BRI – Science & Emerging Technology of 2D Atomic Layer Materials and Devices
Project Sponsored by the Air Force Office of Scientific Research (AFOSR)
Due to the success of graphene research, the idea of engineering two-dimensional (2D), atomically thin layers of non-graphene materials has become compelling. Several recent reports have indicated excellent potential for their use in electronic and optical device platforms. The ability to quantum engineer electronic states in the ultimately thin single-atomic-layer limit is expected to lead to novel device concepts and integration.
The availability of stable atomic layers with various compositions and electronic structures enables one to stack these layers and produce new van der Waals (vdW) structures with unexplored properties. Some of these materials are known to be direct-gap semiconductors, ideally suited for light generation and detection. Ultra-wide wavelength tunability, from the terahertz to the ultraviolet, is expected, utilizing their composition-dependent bandgaps. The bandgap of artificially-layered structures can be further tuned via quantum confinement just by changing the number of atomic layers of the optically active material with the desired bulk bandgap. The bandgap engineering in such artificial structures and architectures with desired and tailored properties requires atomic-precision methods for synthesis and characterization. Here, we bring together a multidisciplinary team of scientists and engineers with combined expertise in the synthesis, device development, and fundamental physics to create new scientific discoveries and device platforms that go beyond the promise of graphene. This will be an international, interdisciplinary collaborative effort involving investigators from USA, Spain and Japan and collaborators from the DoD labs.

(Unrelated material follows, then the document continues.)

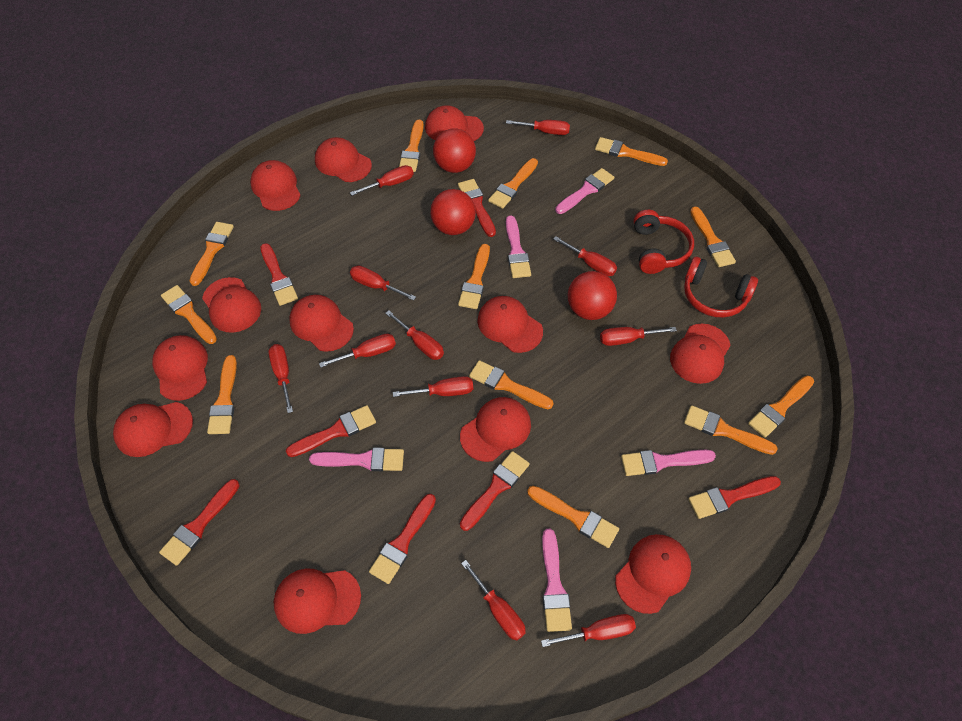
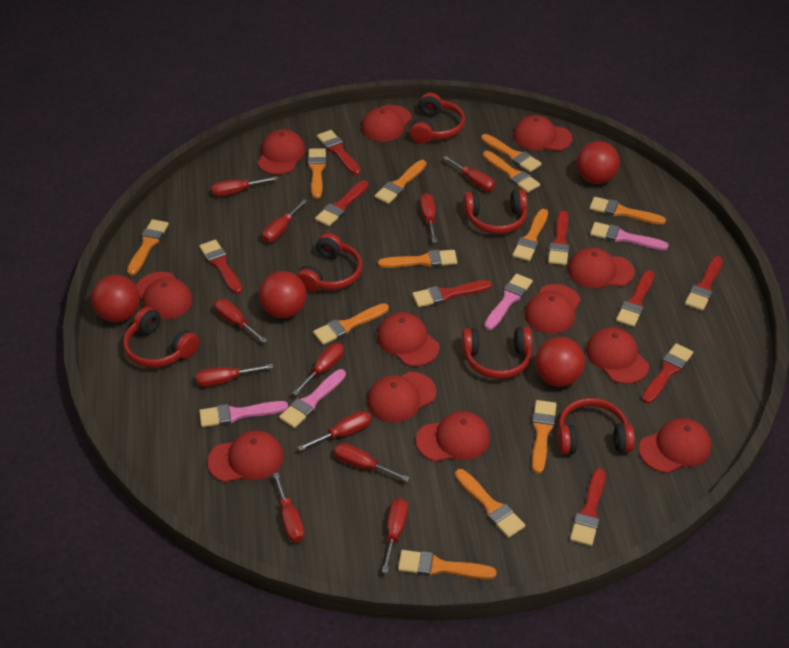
pink brush: 5 -> 4
red ball: 3 -> 4
red brush: 7 -> 9
red headphones: 2 -> 6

Recent reports show that this new and emerging area of 2D materials and devices beyond graphene and the ensuing interdisciplinary activities will be in perfect synergy with the already well-established graphene science and will impact different fields of science, and engineering in the next decade. Our team will work at the leading edge of this area and create fundamental discoveries that will lay the foundation in this field. We will focus on three major areas which are critical to the development of this field namely, the scalable synthesis of pristine and hybrid 2D materials with controlled atomic layer thicknesses and their characterization, exploration of new and novel physical phenomena that includes electronic, optical and magnetic properties, and the development of two-dimensional device platforms that incorporates multi-component atomic layers that range in electronic characteristics from metals to semiconductors to insulators.